The principal goal for the data loggers was to record volcanic tremor and volcanic earthquakes. Like the sparser HVO permanent network, the portable stations were arranged to optimally determine the locations of earthquakes that occur beneath the summit caldera. A number of stations were also arranged into seismic antennas whose collected signals can be tuned to look at the passage of seismic waves across the network. Precise instrument positions were determined by Global Positioning System (GPS).

The network of portable data loggers was nested within the network of seismic stations which transmit their signals via FM radio for analysis and recording at HVO. Over the past few years, HVO has gradually upgraded its instrumentation and data transmission and acquisition schemes. With the 123 channels of seismic data presently transmitted to HVO, the data loggers brought the total number of seismic data channels recorded here in January to 389. Over 40 billion bytes (40 gigabytes) of data were collected during this time.

Over the following months and years, seismologists will analyze the data to learn about the causes of volcanic earthquakes and the nature of seismic wave propagation in volcanic settings. A wide range of volcanic seismicity was recorded while these instruments were in place. We were fortunate to be in place during the intense swarm of earthquakes and elevated levels of volcanic tremor in the summit region of Kīlauea during the volcanic alert on February 1. At other times, we recorded earthquakes originating from other parts of the Big Island as well as from Kīlauea, weaker episodes of volcanic tremor, and possibly even the nuclear test conducted in the western Pacific. We will be able to use the data from the data loggers to greatly enhance the studies that we normally conduct with data coming from the permanent HVO seismographic network.

The seismologists will apply a wide range of analytical and computational tools to their data, drawing from electrical engineering and signal processing, as well as from seismology.

Among the planned data analysis projects is the tomographic modeling of the seismic structure of the volcano. This can be viewed as taking X-rays of the volcano using the waves generated by earthquakes. With the precise station positions afforded by GPS, some of the seismologists on this team will study the effects of surface topography and buried geologic structures on seismic wave propagation and scattering. The results of these studies will be crucial to understanding volcanic earthquakes and volcanic tremor.

While many tools are already available, we will be able to take advantage of procedures developed in the future to analyze this unprecedented collection of data. Besides studying the data collected in this 1996 study, we are planning another seismic survey in Hawaii next year, followed by a similar survey in Japan. With these and similarly detailed seismologic investigations on volcanoes, we aim to build a greatly improved understanding of how volcanoes work and how volcanic disasters might be averted through improved monitoring practice.

The final day of this temporary deployment was the day of the large seismic swarm at Kīlauea's summit that we reported on last week. The high eruptive volume at Puu O`o that began as the seismic swarm diminished about noon on February 1 continued until the night of February 4, when the eruption stopped.

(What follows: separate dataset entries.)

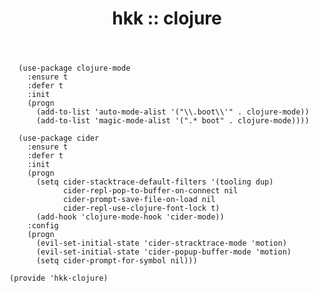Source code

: #+TITLE: hkk :: clojure

#+begin_src elisp
  (use-package clojure-mode
    :ensure t
    :defer t
    :init
    (progn
      (add-to-list 'auto-mode-alist '("\\.boot\\'" . clojure-mode))
      (add-to-list 'magic-mode-alist '(".* boot" . clojure-mode))))

  (use-package cider
    :ensure t
    :defer t
    :init
    (progn
      (setq cider-stacktrace-default-filters '(tooling dup)
            cider-repl-pop-to-buffer-on-connect nil
            cider-prompt-save-file-on-load nil
            cider-repl-use-clojure-font-lock t)
      (add-hook 'clojure-mode-hook 'cider-mode))
    :config
    (progn
      (evil-set-initial-state 'cider-stracktrace-mode 'motion)
      (evil-set-initial-state 'cider-popup-buffer-mode 'motion)
      (setq cider-prompt-for-symbol nil)))

(provide 'hkk-clojure)
#+end_src

#+PROPERTY: tangle "~/.emacs.d/hkk/hkk-clojure.el"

This activity provided a large variety of seismic signals that were recorded by the HVO seismic network and the temporary network.

This pause, like the preceding activity, was unusual in that harmonic tremor continued beneath the summit for most of this past week, although its amplitude has declined each day. In addition, the summit has been repressurizing very slowly. As the summit continues to repressurize and inflate, we expect the eruption to start up once again, probably within the next week. Because the tube has cooled down, it is unlikely that the lavawill reoccupy it for more than a short distance from Pu'u 'O'o. Most likely, new surface flows will break out of the tube and construct a new tube system to the coast.